近年来,除了作为食用着色剂以外,有研究报道两种红曲黄色素,包括红曲素(monascin)和安卡红曲黄素(ankaflavin),是降脂的有效成分,能显著降低血清TC、TG、低密度脂蛋白和胆固醇的水平;红曲黄色素monaphilone A和monaphilone B对人体喉癌细胞株(HEp-2)、人结肠癌细胞株(WiDr)有抗增殖作用,且在一定剂量下(70uM)对人肺部成纤维细胞系无明显毒性(J Agric Food Chem,2010,58(14):8211-8216.),应用市场巨大。但目前红曲黄色素绝大部分都是胞内脂溶性黄色素,生产工艺较复杂,且不利于在水溶性场合使用。生产中通常采用化学转化方法,改变其结构及发色性能成为水溶性色素,但是严格来说,转化后成为非天然色素,其使用受到了一定的质疑和限制。故选育一种高产胞外黄色素的红曲霉菌株对天然胞外红曲黄色素的生产及应用具有直接现实的重要意义和价值。
微生物对生存条件变化的适应能力是菌株选育的很好途径,外界环境的变化,能使微生物群体特性发生相应的变异。紫外诱变是传统的微生物菌种选育方法,其主要生物学效应是由于DNA变化而造成的,DNA对紫外线有强烈的吸收作用,尤其是碱基中的嘧啶,它比嘌呤更敏感。紫外线引起DNA结构变化,使得DNA链的断裂、碱基破坏,最主要的作用是使同链DNA的相邻嘧啶间形成胸腺嘧啶二聚体,阻碍碱基间的正常配对,从而引起微生物突变或死亡。紫外线的波长一般在200-380nm之间,但最有效的诱变波长是252-265nm,通过对红曲生产菌株的紫外诱变,改变生产菌株的生理性状,从而筛选高产红曲胞外黄色素的生产菌株,是一种筛选改良菌种有效的技术手段。
发明内容
本发明的首要目的在于克服现在菌种的缺点与不足,提供一种高产胞外黄色素的红曲霉菌株。
本发明的另一目的在于提供所述高产胞外黄色素的红曲霉菌株的选育方法。
本发明的再一目的在于提供所述高产胞外黄色素的红曲霉菌株的应用。
本发明的目的通过下述技术方案实现:一种高产胞外黄色素的红曲霉菌株,名称为红色红曲霉(Monascus ruber)WQ15,保藏编号为CGMCC No.10910,于2015年7月2日保藏于位于北京市朝阳区北辰西路1号院3号中国科学院微生物研究所的中国微生物菌种保藏管理委员会普通微生物中心。

▸ **练习目的**
把讲红曲霉菌株的那段文字里从“微生物对生存条件变化的适应能”到“本发明的另一目的在于提供所述高产胞外黄色素的红曲霉菌株的选育方法。”这一段一字不差地抄下来。 这些记录在这里用不上。

▸ **原始资料**
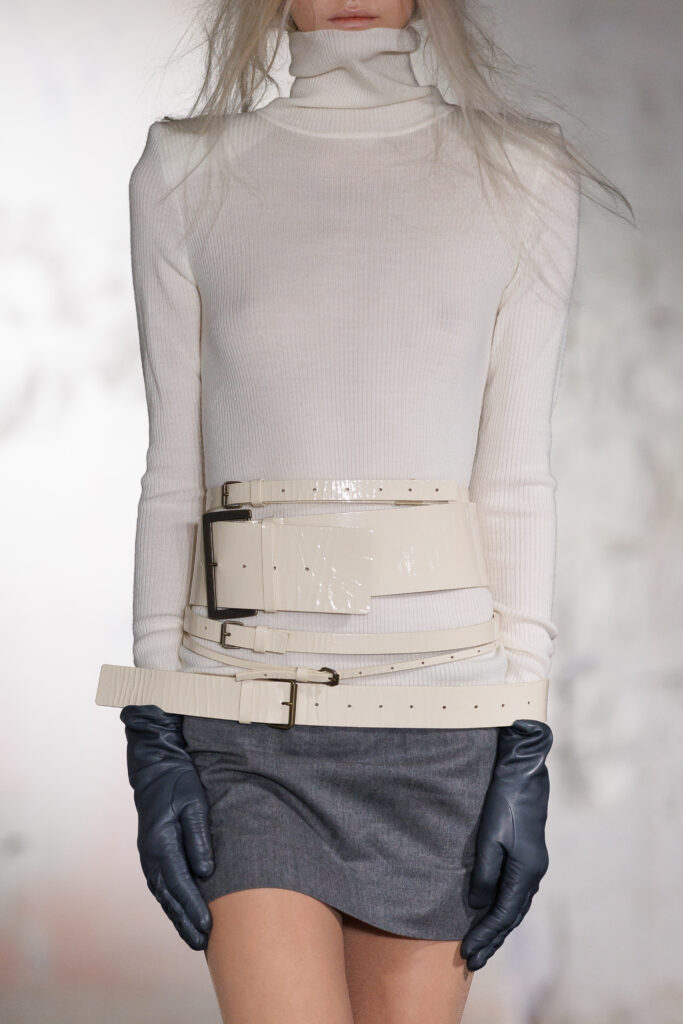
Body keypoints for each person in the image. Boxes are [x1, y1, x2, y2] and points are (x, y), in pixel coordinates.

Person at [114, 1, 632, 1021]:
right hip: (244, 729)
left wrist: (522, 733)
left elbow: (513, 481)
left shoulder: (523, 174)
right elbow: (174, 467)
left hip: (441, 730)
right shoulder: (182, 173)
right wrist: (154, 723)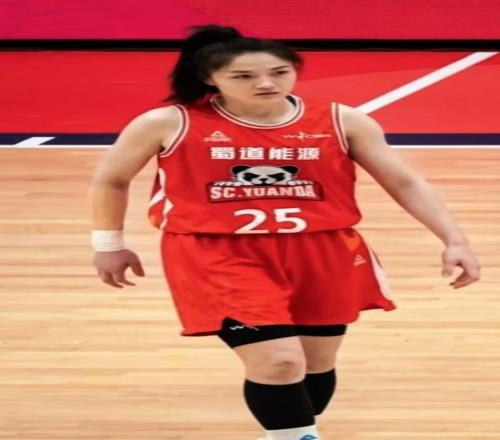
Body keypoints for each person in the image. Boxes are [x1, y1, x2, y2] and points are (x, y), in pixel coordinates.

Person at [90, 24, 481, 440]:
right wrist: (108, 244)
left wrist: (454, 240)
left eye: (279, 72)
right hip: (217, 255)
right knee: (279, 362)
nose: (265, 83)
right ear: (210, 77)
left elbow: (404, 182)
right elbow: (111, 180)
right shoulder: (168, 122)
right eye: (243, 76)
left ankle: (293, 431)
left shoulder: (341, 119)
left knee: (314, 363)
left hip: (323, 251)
---
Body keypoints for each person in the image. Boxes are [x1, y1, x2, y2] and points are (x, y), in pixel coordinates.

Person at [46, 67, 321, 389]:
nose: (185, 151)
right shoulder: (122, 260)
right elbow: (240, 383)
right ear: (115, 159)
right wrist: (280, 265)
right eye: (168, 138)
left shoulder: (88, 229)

▸ **参考答案**
微生物对生存条件变化的适应能力是菌株选育的很好途径,外界环境的变化,能使微生物群体特性发生相应的变异。紫外诱变是传统的微生物菌种选育方法,其主要生物学效应是由于DNA变化而造成的,DNA对紫外线有强烈的吸收作用,尤其是碱基中的嘧啶,它比嘌呤更敏感。紫外线引起DNA结构变化,使得DNA链的断裂、碱基破坏,最主要的作用是使同链DNA的相邻嘧啶间形成胸腺嘧啶二聚体,阻碍碱基间的正常配对,从而引起微生物突变或死亡。紫外线的波长一般在200-380nm之间,但最有效的诱变波长是252-265nm,通过对红曲生产菌株的紫外诱变,改变生产菌株的生理性状,从而筛选高产红曲胞外黄色素的生产菌株,是一种筛选改良菌种有效的技术手段。
发明内容
本发明的首要目的在于克服现在菌种的缺点与不足,提供一种高产胞外黄色素的红曲霉菌株。
本发明的另一目的在于提供所述高产胞外黄色素的红曲霉菌株的选育方法。